My take: the future of GraphRAG is in incremental graph updates — methods that can add new knowledge without restructuring the entire graph. Some work is happening here (incremental community detection [7], streaming knowledge graph construction [8]), but it’s still early. Until incremental updates are solved, GraphRAG is best suited for corpora that change infrequently and are queried frequently with global, thematic questions.
What’s your experience with knowledge graphs in production? Are you building them from scratch or leveraging existing ones?
References:
[1] Edge et al. “From Local to Global: A Graph RAG Approach to Query-Focused Summarization.” arXiv 2024.
[2] Bratanic, T. “Implementing ‘From Local to Global’ GraphRAG with Neo4j and LangChain.” Neo4j Blog 2024.
[3] Traag, V. A. et al. “From Louvain to Leiden: guaranteeing well-connected communities.” Scientific Reports 2019.
[4] “How to construct knowledge graphs.” LangChain Documentation.
[5] “Neo4j Graph Database.” Neo4j.
[6] “GraphRAG.” Microsoft GitHub.
[7] Banerjee, P. et al. “Incremental Community Detection in Distributed Dynamic Graph.” arXiv 2023.

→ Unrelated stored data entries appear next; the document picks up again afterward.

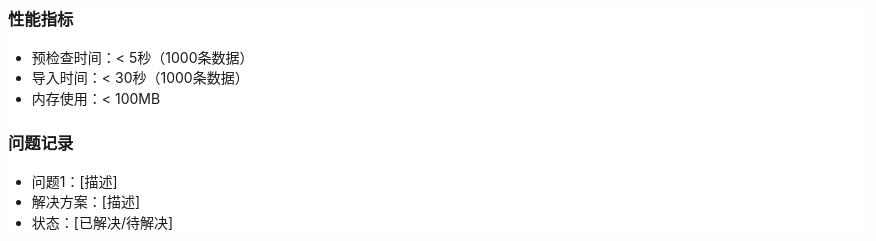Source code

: ### 性能指标
- 预检查时间：< 5秒（1000条数据）
- 导入时间：< 30秒（1000条数据）
- 内存使用：< 100MB

### 问题记录
- 问题1：[描述]
- 解决方案：[描述]
- 状态：[已解决/待解决] 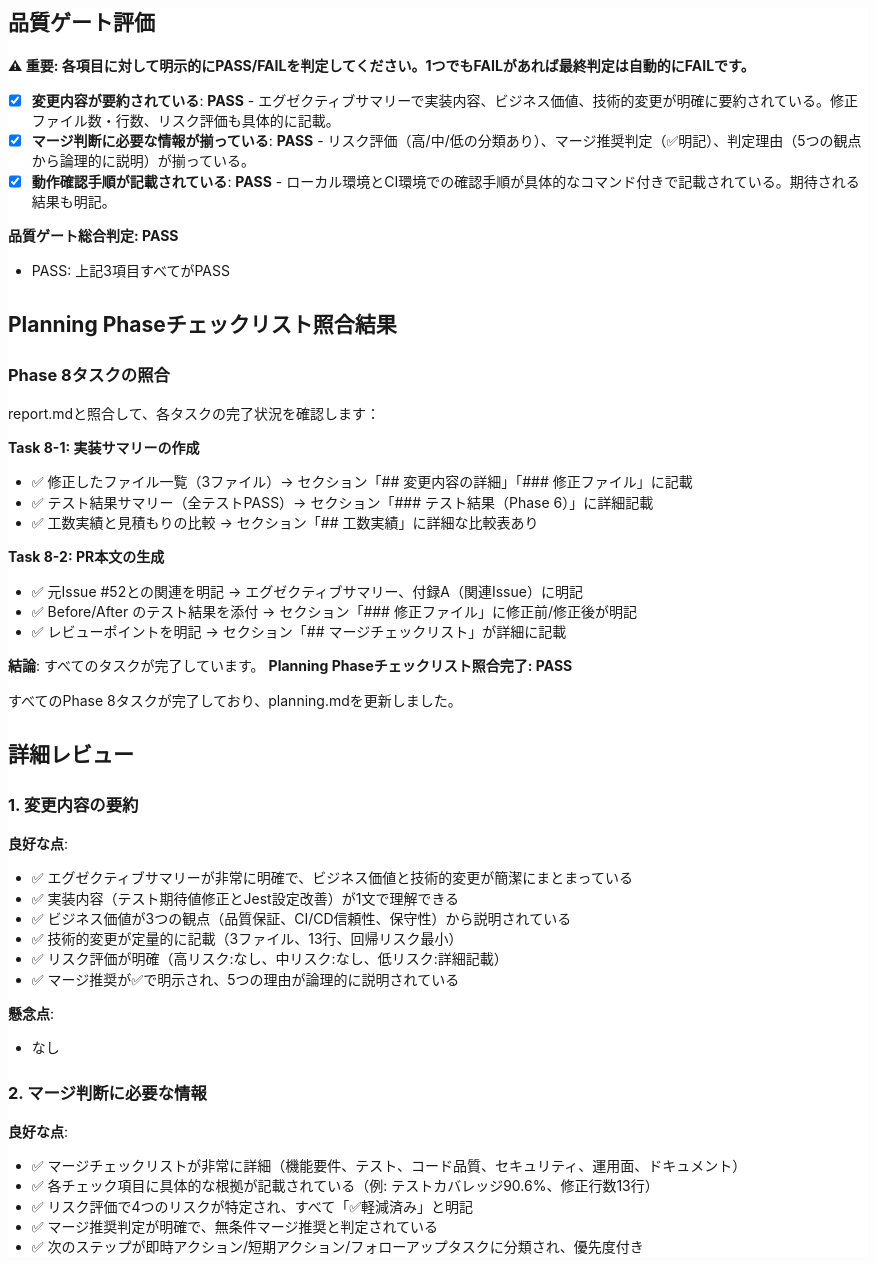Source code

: ## 品質ゲート評価

**⚠️ 重要: 各項目に対して明示的にPASS/FAILを判定してください。1つでもFAILがあれば最終判定は自動的にFAILです。**

- [x] **変更内容が要約されている**: **PASS** - エグゼクティブサマリーで実装内容、ビジネス価値、技術的変更が明確に要約されている。修正ファイル数・行数、リスク評価も具体的に記載。
- [x] **マージ判断に必要な情報が揃っている**: **PASS** - リスク評価（高/中/低の分類あり）、マージ推奨判定（✅明記）、判定理由（5つの観点から論理的に説明）が揃っている。
- [x] **動作確認手順が記載されている**: **PASS** - ローカル環境とCI環境での確認手順が具体的なコマンド付きで記載されている。期待される結果も明記。

**品質ゲート総合判定: PASS**
- PASS: 上記3項目すべてがPASS

## Planning Phaseチェックリスト照合結果
### Phase 8タスクの照合

report.mdと照合して、各タスクの完了状況を確認します：

**Task 8-1: 実装サマリーの作成**
- ✅ 修正したファイル一覧（3ファイル）→ セクション「## 変更内容の詳細」「### 修正ファイル」に記載
- ✅ テスト結果サマリー（全テストPASS）→ セクション「### テスト結果（Phase 6）」に詳細記載
- ✅ 工数実績と見積もりの比較 → セクション「## 工数実績」に詳細な比較表あり

**Task 8-2: PR本文の生成**
- ✅ 元Issue #52との関連を明記 → エグゼクティブサマリー、付録A（関連Issue）に明記
- ✅ Before/After のテスト結果を添付 → セクション「### 修正ファイル」に修正前/修正後が明記
- ✅ レビューポイントを明記 → セクション「## マージチェックリスト」が詳細に記載

**結論**: すべてのタスクが完了しています。
**Planning Phaseチェックリスト照合完了: PASS**

すべてのPhase 8タスクが完了しており、planning.mdを更新しました。

## 詳細レビュー

### 1. 変更内容の要約

**良好な点**:
- ✅ エグゼクティブサマリーが非常に明確で、ビジネス価値と技術的変更が簡潔にまとまっている
- ✅ 実装内容（テスト期待値修正とJest設定改善）が1文で理解できる
- ✅ ビジネス価値が3つの観点（品質保証、CI/CD信頼性、保守性）から説明されている
- ✅ 技術的変更が定量的に記載（3ファイル、13行、回帰リスク最小）
- ✅ リスク評価が明確（高リスク:なし、中リスク:なし、低リスク:詳細記載）
- ✅ マージ推奨が✅で明示され、5つの理由が論理的に説明されている

**懸念点**:
- なし

### 2. マージ判断に必要な情報

**良好な点**:
- ✅ マージチェックリストが非常に詳細（機能要件、テスト、コード品質、セキュリティ、運用面、ドキュメント）
- ✅ 各チェック項目に具体的な根拠が記載されている（例: テストカバレッジ90.6%、修正行数13行）
- ✅ リスク評価で4つのリスクが特定され、すべて「✅軽減済み」と明記
- ✅ マージ推奨判定が明確で、無条件マージ推奨と判定されている
- ✅ 次のステップが即時アクション/短期アクション/フォローアップタスクに分類され、優先度付き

[8] Chuang, Y. et al. “Streaming Knowledge Graph Construction.” arXiv 2023.
[9] Liu et al. “CodexGraph: Bridging Large Language Models and Code Repositories via Code Graph Databases.” arXiv 2024.
[10] Liu et al. “GraphCoder: Enhancing Repository-Level Code Completion via Code Context Graph-based Retrieval and Language Model.” arXiv 2024.
[11] “Claude Code Overview.” Anthropic.
[12] “Sourcegraph — Code Intelligence Platform.” Sourcegraph.
[13] “Announcing SCIP — a better code indexing format.” Sourcegraph Blog.